“Sold to —— two leather trunks with safety locks at 220 francs each; say, francs 440.”
M. de Tregars started.
“At last,” he said, “here is doubtless one end of the thread which will guide us to the truth through this labyrinth of iniquities.”
And, tapping gently on Maxence’s shoulders,
“We must talk,” he said, “and at length. To-morrow, before you go to M. de Thaller’s with his fifteen thousand francs, call and see me: I shall expect you. We are now engaged upon a common work; and something tells me, that, before long, we shall know what has become of the Mutual Credit’s millions.”
PART II.
FISHING IN TROUBLED WATERS.
I
“When I think,” said Coleridge, “that every morning, in Paris alone, thirty thousand fellows wake up, and rise with the fixed and settled idea of appropriating other people’s money, it is with renewed wonder that every night, when I go home, I find my purse still in my pocket.”

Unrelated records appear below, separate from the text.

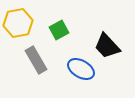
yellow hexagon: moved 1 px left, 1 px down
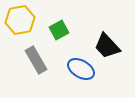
yellow hexagon: moved 2 px right, 3 px up
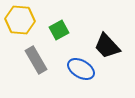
yellow hexagon: rotated 16 degrees clockwise
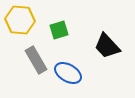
green square: rotated 12 degrees clockwise
blue ellipse: moved 13 px left, 4 px down
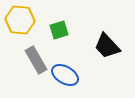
blue ellipse: moved 3 px left, 2 px down
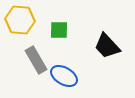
green square: rotated 18 degrees clockwise
blue ellipse: moved 1 px left, 1 px down
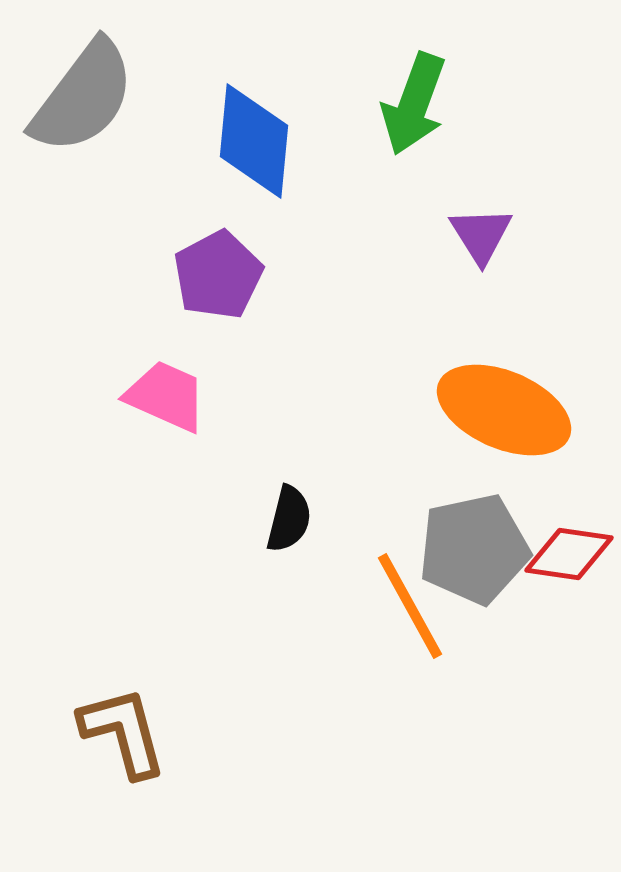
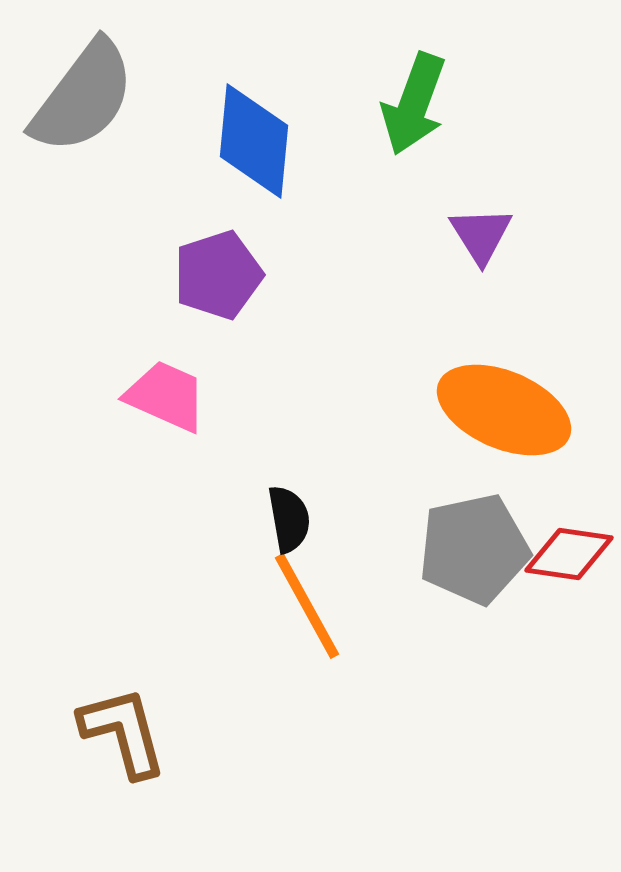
purple pentagon: rotated 10 degrees clockwise
black semicircle: rotated 24 degrees counterclockwise
orange line: moved 103 px left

And yet it is not those who simply aim to steal your portemonnaie who are either the most dishonest or the most formidable.
To stand at the corner of some dark street, and rush upon the first man that comes along, demanding, “Your money or your life,” is but a poor business, devoid of all prestige, and long since given up to chivalrous natures.
A man must be something worse than a simpleton to still ply his trade on the high-roads, exposed to all sorts of annoyances on the part of the gendarmes, when manufacturing and financial enterprises offer such a magnificently fertile field to the activity of imaginative people.
And, in order to thoroughly understand the mode of proceeding in this particular field, it is sufficient to open from time to time a copy of “The Police Gazette,” and to read some trial, like that, for instance, of one Lefurteux, ex-president of the Company for the Drainage and Improvement of the Orne Swamps.
This took place less than a month ago in one of the police-courts.
The Judge to the Accused—Your profession?
M. Lefurteux—President of the company.
Question—Before that what were you doing?
Answer—I speculated at the bourse.
Q—You had no means?
A—I beg your pardon: I was making money.
Q—And it was under such circumstances that you had the audacity to organize a company with a capital stock of three million of francs, divided in shares of five hundred francs?
A—Having discovered an idea, I did not suppose that I was forbidden to work it up.
Q—What do you call an idea?
A—The idea of draining swamps, and making them productive.
Q—What swamps? Yours never had any existence, except in your prospectus.
A—I expected to buy them as soon as my capital was paid in.